И этот воскресный день был самым отрадным для грузин, ибо, накрепко заперев ворота, они проводили его, как, бывало, в Носте. Сбрасываются турецкие одеяния, надеваются белые бешметы, черные чохи с неизменно желтыми розами — в знак траура по Даутбеку. Исчезают золоченые блюда, покрытые красными арабесками, и на пеструю камку, развернутую слугами-грузинами, выставляются ностевские чаши, возле них привычно громоздятся свежевыпеченные чуреки, а посередине, в полной готовности, — бурдючки, вывезенные заботливой Дареджан. Бережно разливается вино по кувшинам.

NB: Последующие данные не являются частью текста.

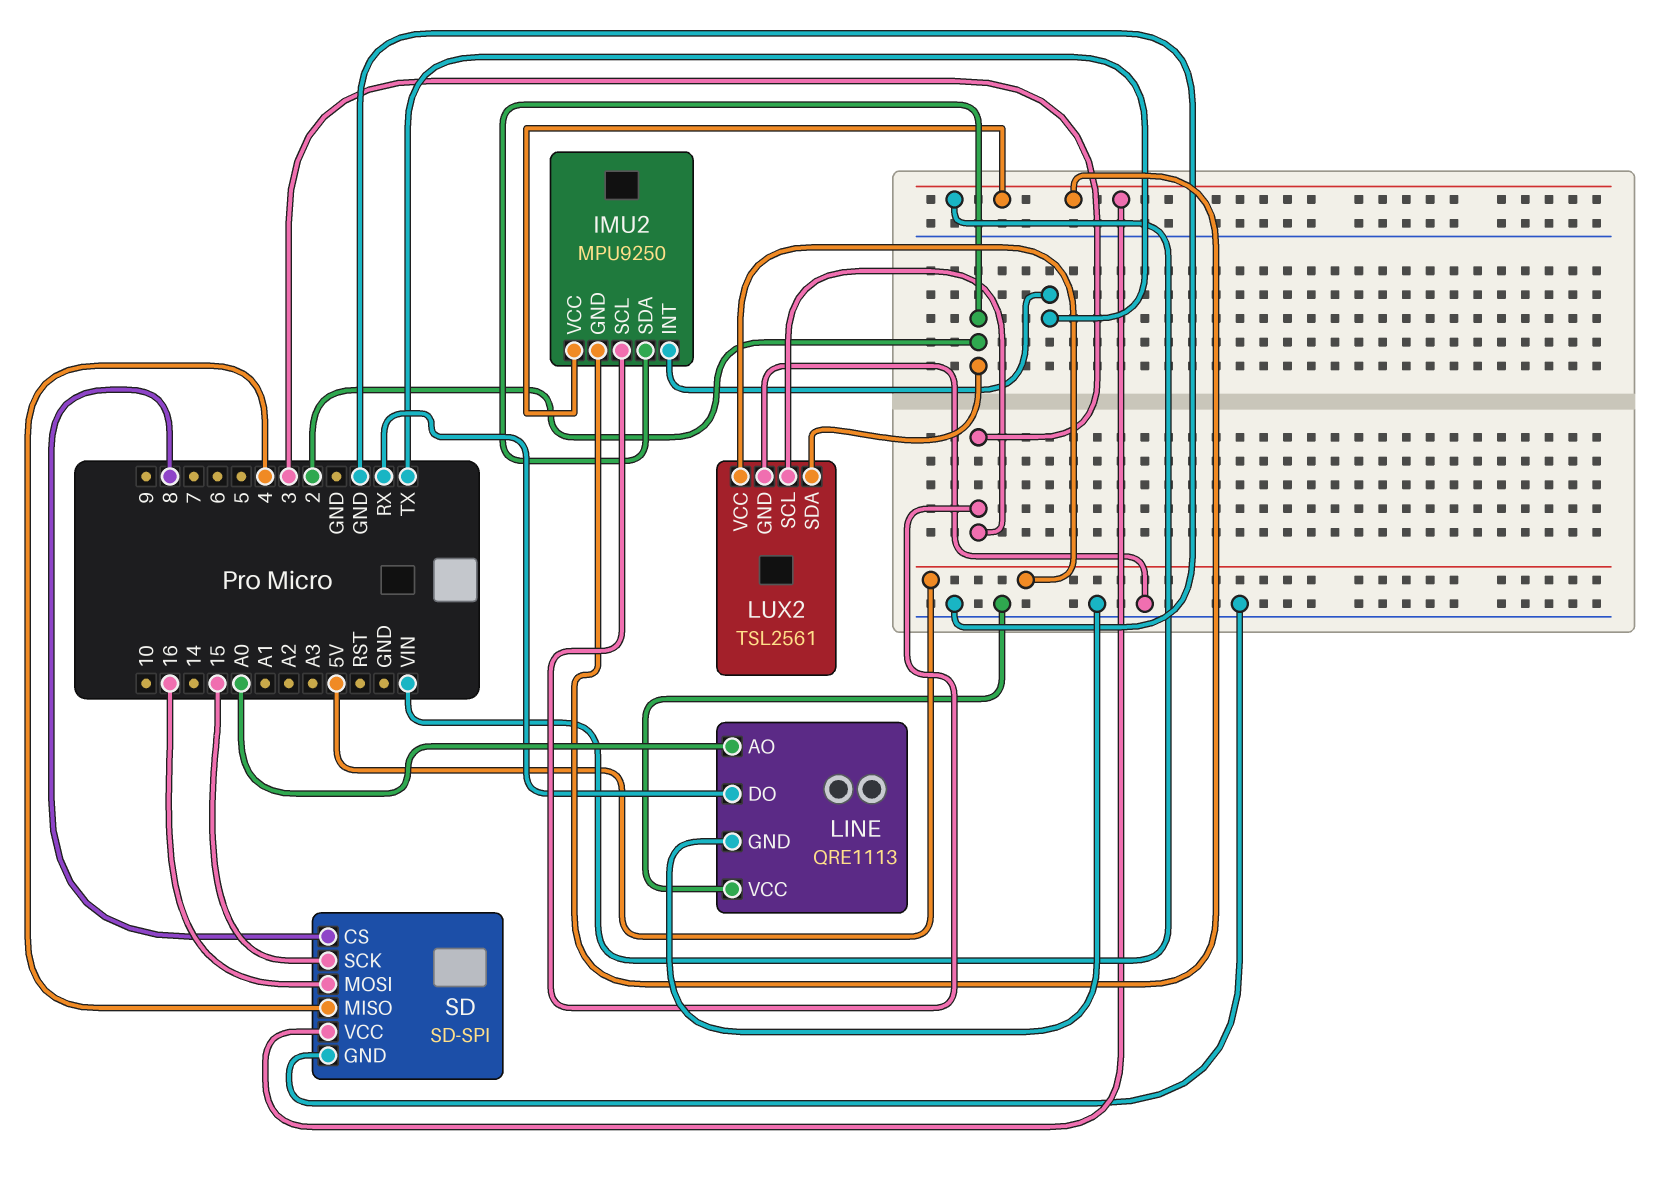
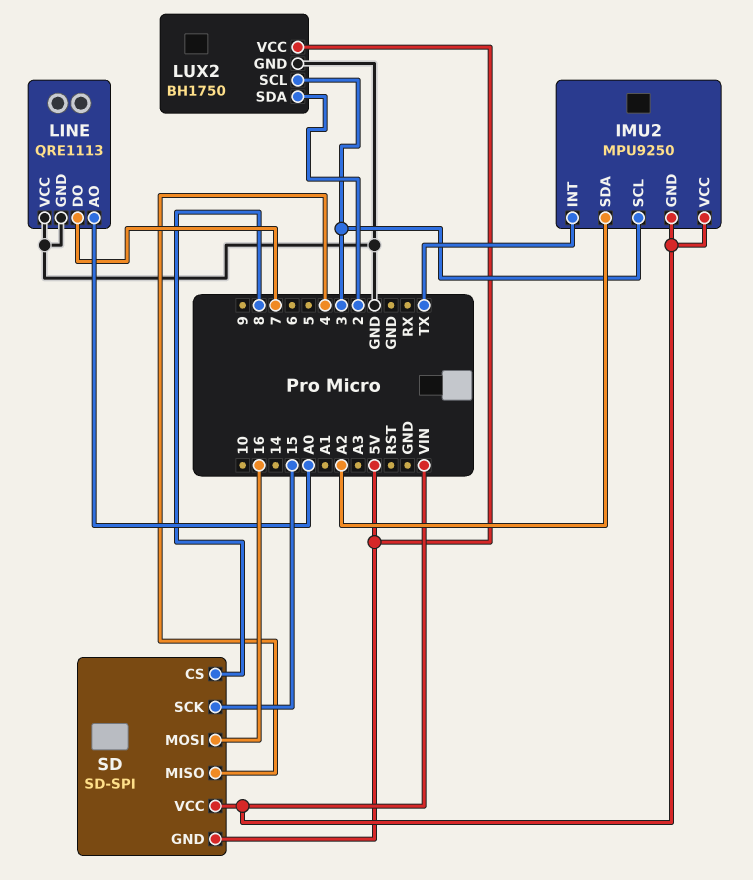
IMU2 pin SDA: 2 -> A2
LINE pin DO: RX -> 7
LUX2: TSL2561 -> BH1750
SD pin GND: GND -> 5V

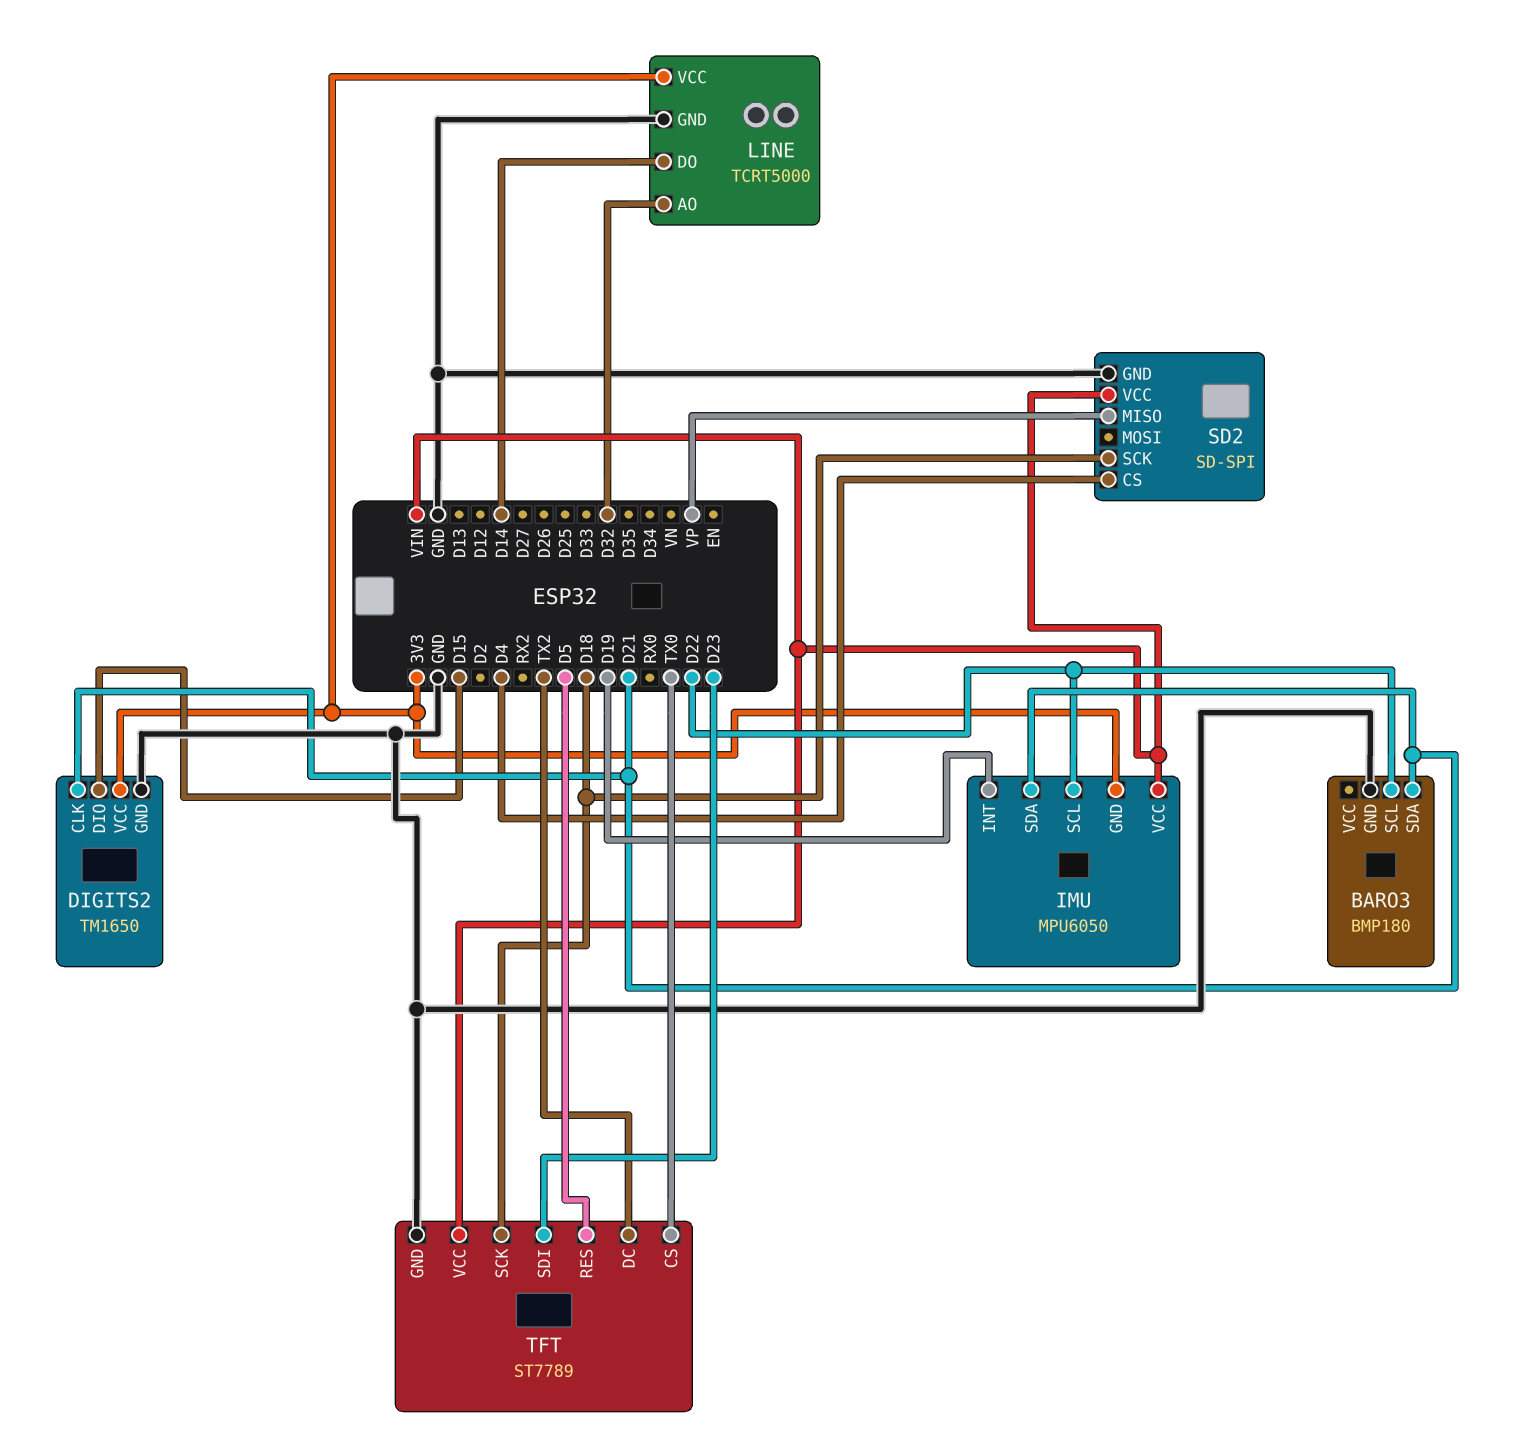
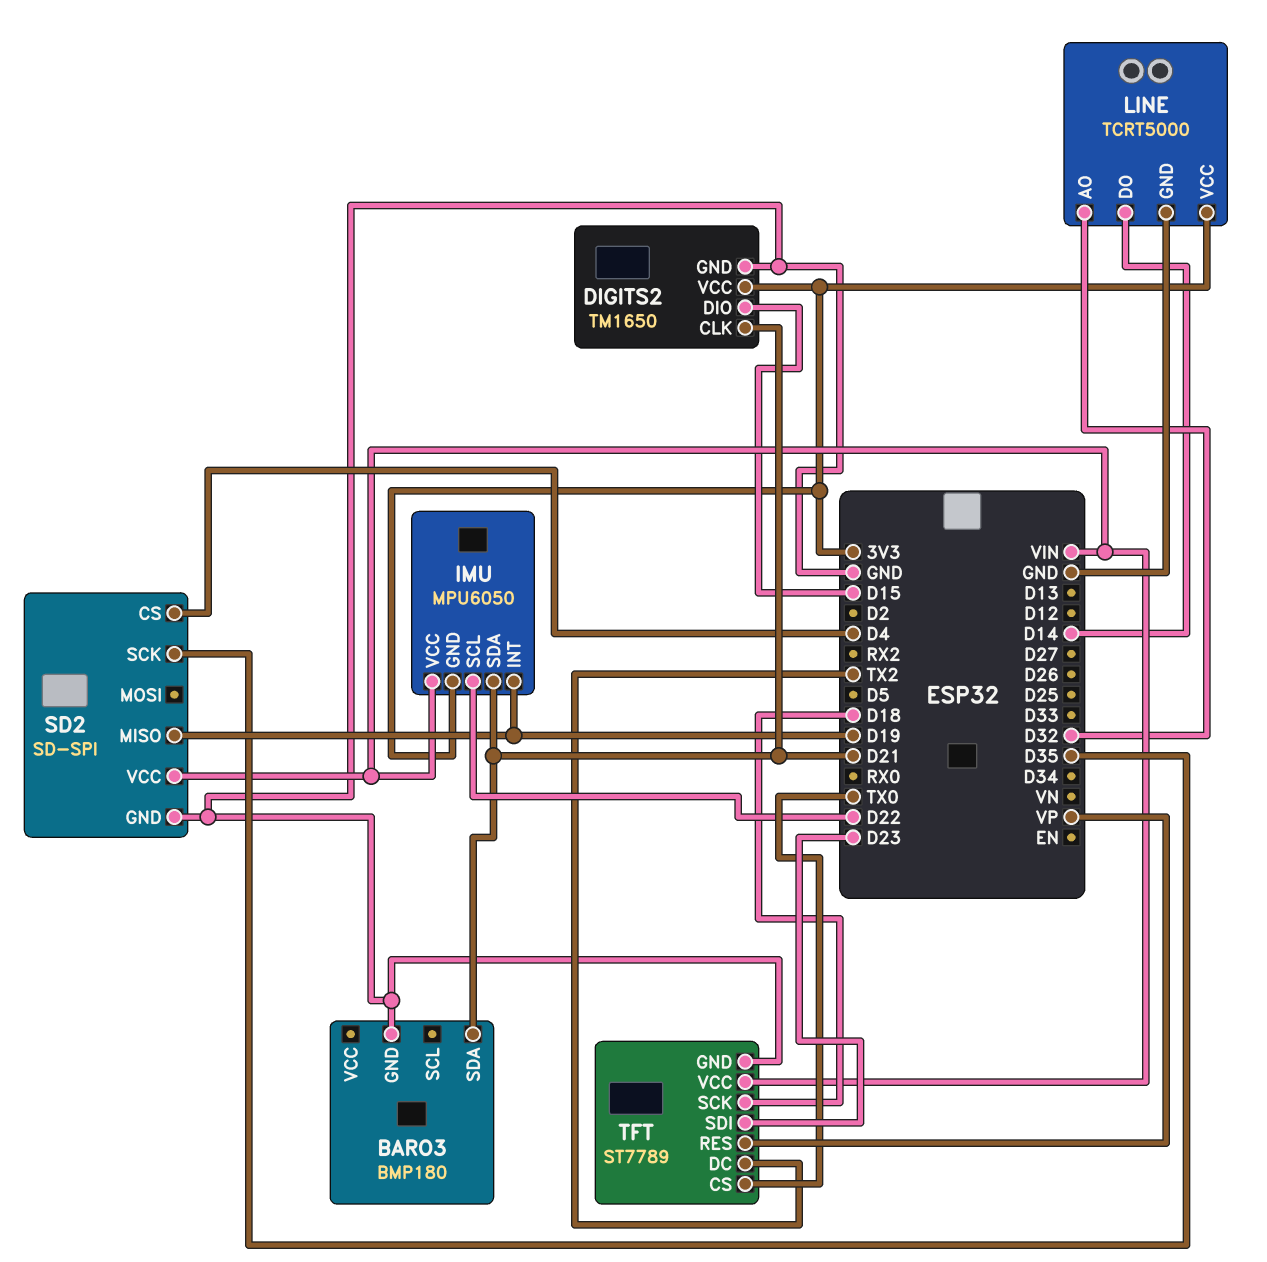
BARO3 pin SCL: D22 -> none
SD2 pin MISO: VP -> D19
SD2 pin SCK: D18 -> D35
TFT pin RES: D5 -> VP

Все в этот день, от еды до разговоров, грузинское. И все слуги, образуя второй ряд, жадно слушают только грузинскую речь, только грузинские песни. И даже Папуна, отбросив со лба поседевшую прядь, рассказывает смешное только о грузинских каджи или чинке. А чаши, как всегда, подымают с пожеланием. «Да живет вечно прекрасная, неувядаемая Картли!»

Так один день в неделю ностевцы жили для себя, жили жизнью Картли — далекой, почти недосягаемой, как звезда в небесной бездне, но такой близкой, всеми ощущаемой, как боль в тоскующем сердце.

Справа от Саакадзе чаша, полная вина, неизменно оставалась нетронутой, — чаша Даутбека. В ней отражались огни грузинских светильников, потом они гасли, и вино загадочно окрашивалось цветом ранней зари, разгорающейся над Стамбулом.

Понятным было изумление картлийцев, когда в одно из воскресений раздался настойчивый стук в глухие ворота. Слуги вопросительно смотрели на Саакадзе. Димитрий, побагровев, вскочил, — он знает, какой плеткой огреть непрошеных гостей! Ростом поспешил за ним, трезво рассудив: «Кто знает, может, старшему везиру вздумалось проверить, что делают грузины в запретный день».